**PASSAGE SHOWN**
Great job giving newbie advice roud:


----------



## Navaros (Aug 19, 2005)

Thanks. roud: I tried covering as much of the basics as possible.


----------



## emjhay27 (Sep 2, 2005)

ty guys.... now i have some info/.... ty so much!!!! 

(''v'') :icon_bigg ty
V'
)
(


----------



## figgy (Feb 27, 2005)

You can do it, just take your time and research as you go. The book I mentioned in my first post here has the info all laid out for you, but it is mainly for a fish tank...

Best of luck,
Fig


----------



## Zen (Oct 17, 2005)

Please also remember...a nano salt water tank is a lot of work. As a student do you have the time to devote to it?
I am not trying to bring you down on doing a nano, just saying that is needs to be looked after or you may lose some very costly livestock.
Also Toronto is not the best for finding small livestock for a nano.
I kept one for years and it can be very rewarding.
If you do go ahead with it, I wish you the best.
If you have any questions you can msg me or post here. 
There are some really great people here who can help.


----------



## emjhay27 (Sep 2, 2005)

Zen said:


> Please also remember...a nano salt water tank is a lot of work. As a student do you have the time to devote to it?
> I am not trying to bring you down on doing a nano, just saying that is needs to be looked after or you may lose some very costly livestock.

**DATASET EXCERPT**
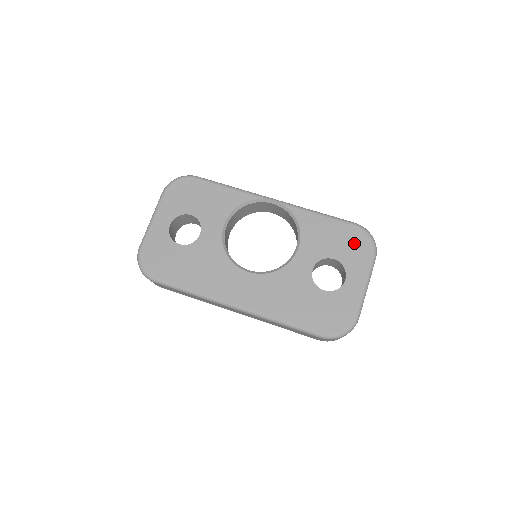
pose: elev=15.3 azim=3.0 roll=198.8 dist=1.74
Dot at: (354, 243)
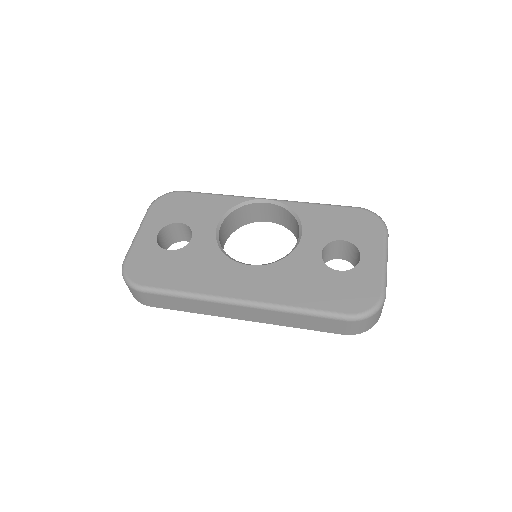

**STATED PROBLEM**
Pick up the forum thread on the nano saltwater tank right after its last line and carry it on. The material stands apart from the forum thread on the nano saltwater tank.

**ANSWER**
> Also Toronto is not the best for finding small livestock for a nano.
> I kept one for years and it can be very rewarding.
> ...


well im willing to commit... and i found some small livestocks hie in toronto..(bigALs) hehehe i ask them for what kind of livestock that will live in a nano.. and said they will order some.... but i dont know what kind still.. it will come this week! ...
one question..i was just wondering how to mix saltwater water because i dont wanna buy water from them everyweek ... my tank is 10gal
--i dont have any test kit..YET! but the tank have live rock thats been cycling the tank for almost a month now..  i've clean it afew times now and it smells :... .. i have HOB filter (20galmax) and a pwer head.. to circulate the water.. ... 
what kind of step em i missing.. i know i'm missing alot...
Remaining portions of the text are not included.